What you are asked to do:
Copy every line of the data below character for character, leaving out the pictures.

start Extracted entries

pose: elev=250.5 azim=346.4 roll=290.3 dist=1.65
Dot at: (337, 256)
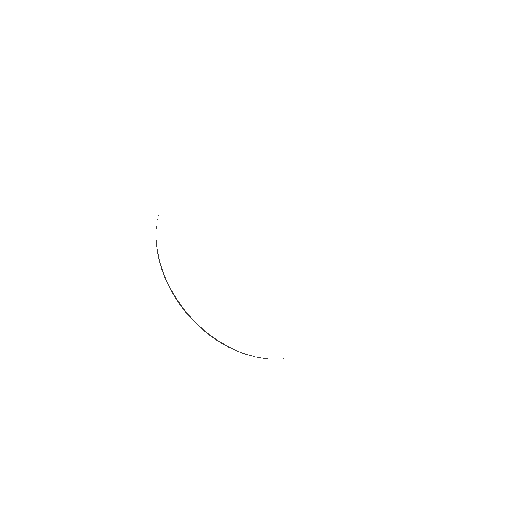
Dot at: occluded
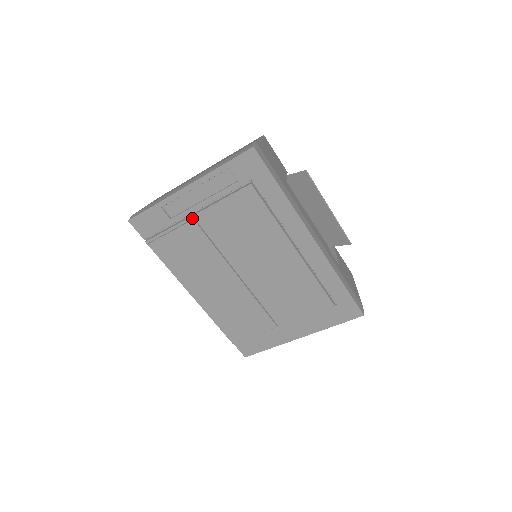
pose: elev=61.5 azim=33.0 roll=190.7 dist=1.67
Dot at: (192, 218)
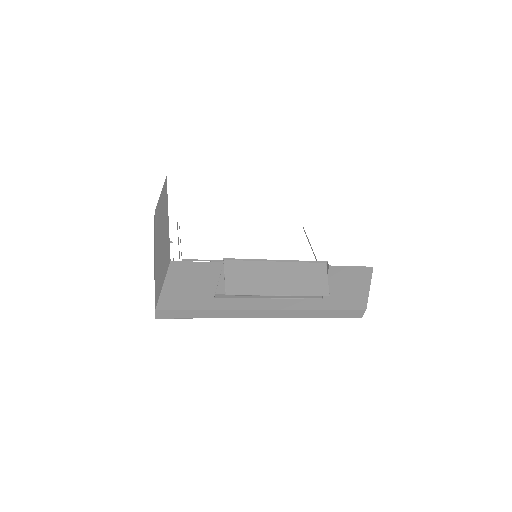
Dot at: occluded
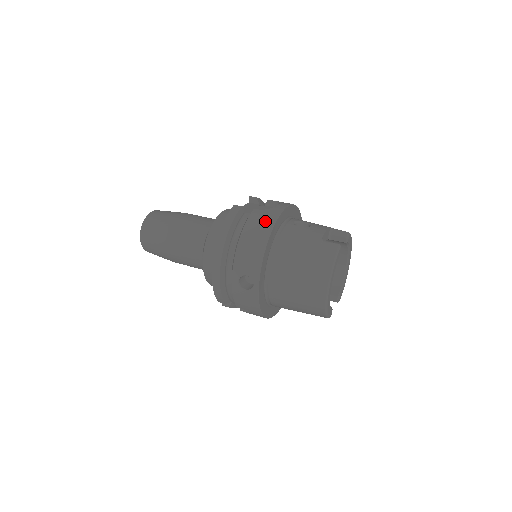
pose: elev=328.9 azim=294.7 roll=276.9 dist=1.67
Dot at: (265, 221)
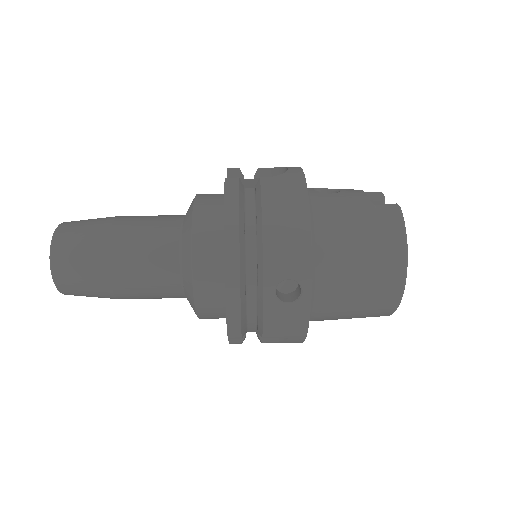
Dot at: (291, 190)
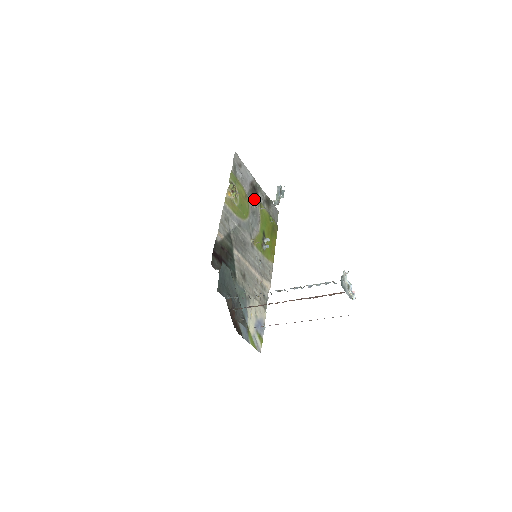
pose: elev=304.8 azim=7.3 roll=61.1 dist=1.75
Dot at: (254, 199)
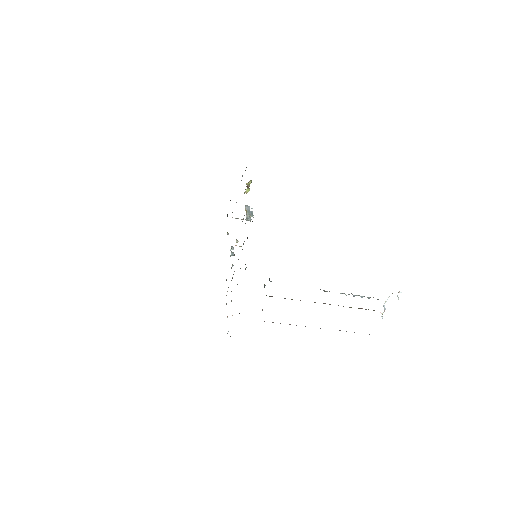
Dot at: occluded
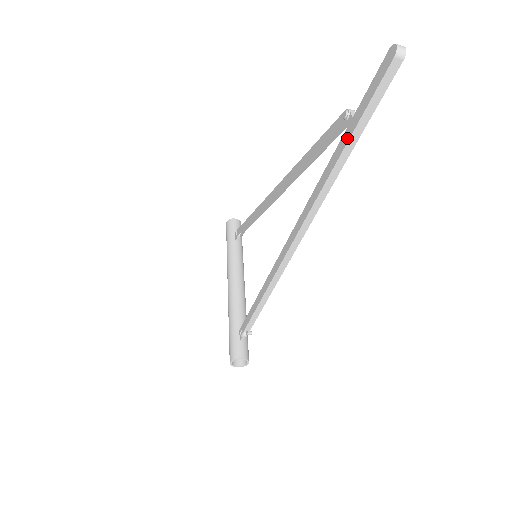
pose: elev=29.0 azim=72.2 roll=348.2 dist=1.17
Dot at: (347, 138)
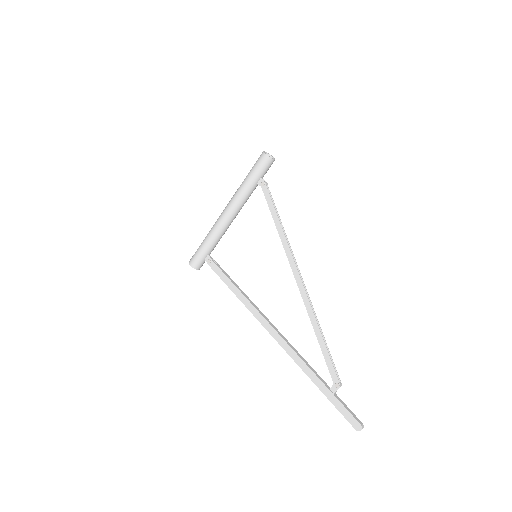
Dot at: (325, 393)
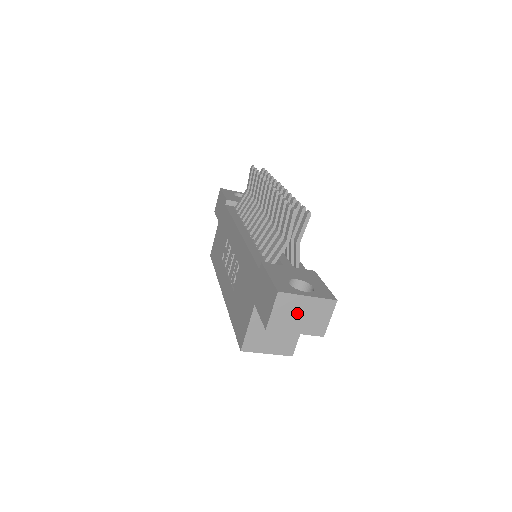
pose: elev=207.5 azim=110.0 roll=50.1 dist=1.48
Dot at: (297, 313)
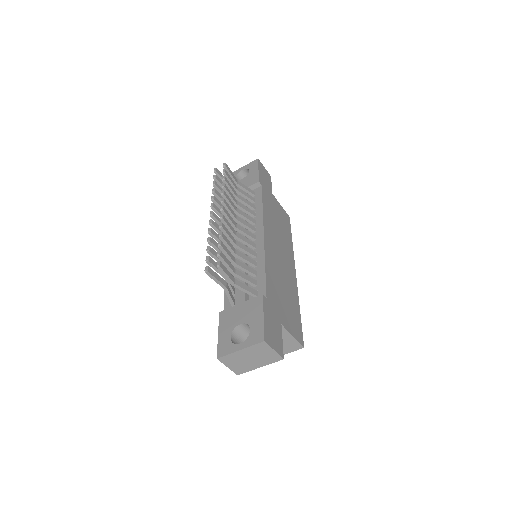
Dot at: (246, 360)
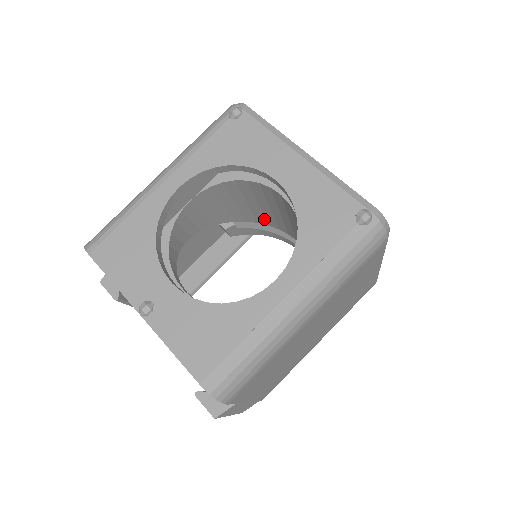
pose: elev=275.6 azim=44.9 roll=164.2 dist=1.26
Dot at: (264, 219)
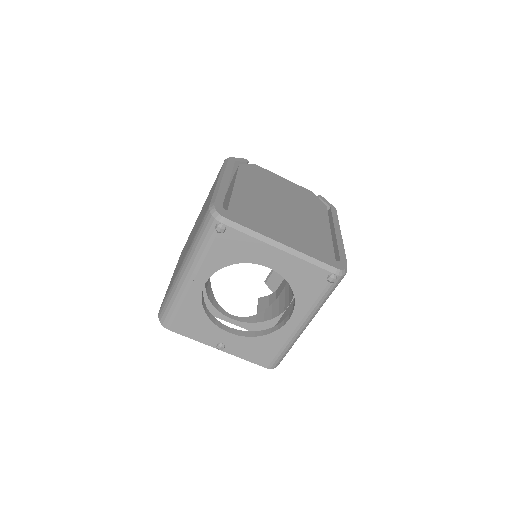
Dot at: occluded
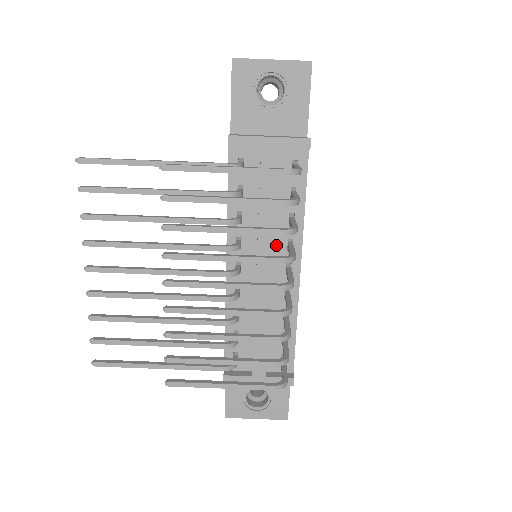
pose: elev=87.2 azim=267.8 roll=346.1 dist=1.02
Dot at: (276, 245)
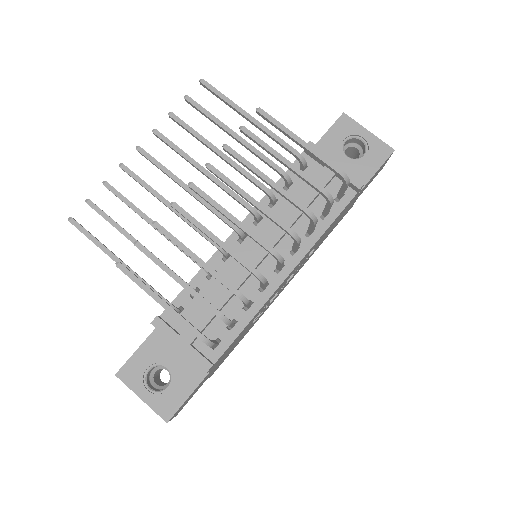
Dot at: (284, 242)
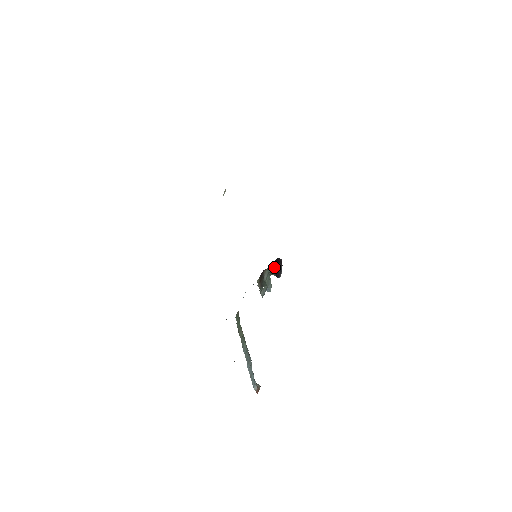
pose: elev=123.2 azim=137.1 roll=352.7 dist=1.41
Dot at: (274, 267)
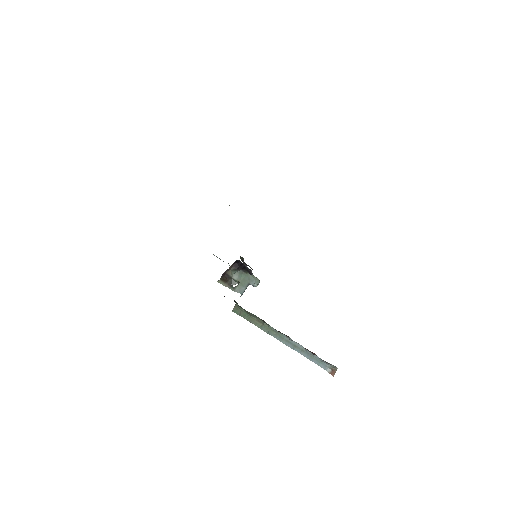
Dot at: (239, 267)
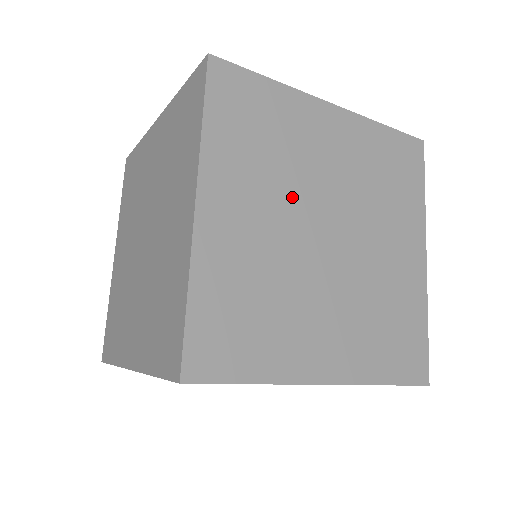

end Extracted entries

Expected answer:
pose: elev=250.5 azim=346.4 roll=290.3 dist=1.65
Dot at: (337, 256)
Dot at: occluded
pose: elev=61.5 azim=33.0 roll=190.7 dist=1.67
Dot at: (192, 218)
Dot at: occluded
pose: elev=328.9 azim=294.7 roll=276.9 dist=1.67
Dot at: (265, 221)
Dot at: (291, 190)
pose: elev=304.8 azim=7.3 roll=61.1 dist=1.75
Dot at: (254, 199)
Dot at: occluded
pose: elev=29.0 azim=72.2 roll=348.2 dist=1.17
Dot at: (347, 138)
Dot at: (325, 393)
pose: elev=207.5 azim=110.0 roll=50.1 dist=1.48
Dot at: (297, 313)
Dot at: (246, 360)
pose: elev=275.6 azim=44.9 roll=164.2 dist=1.26
Dot at: (264, 219)
Dot at: occluded
pose: elev=87.2 azim=267.8 roll=346.1 dist=1.02
Dot at: (276, 245)
Dot at: (284, 242)
pose: elev=123.2 azim=137.1 roll=352.7 dist=1.41
Dot at: (274, 267)
Dot at: (239, 267)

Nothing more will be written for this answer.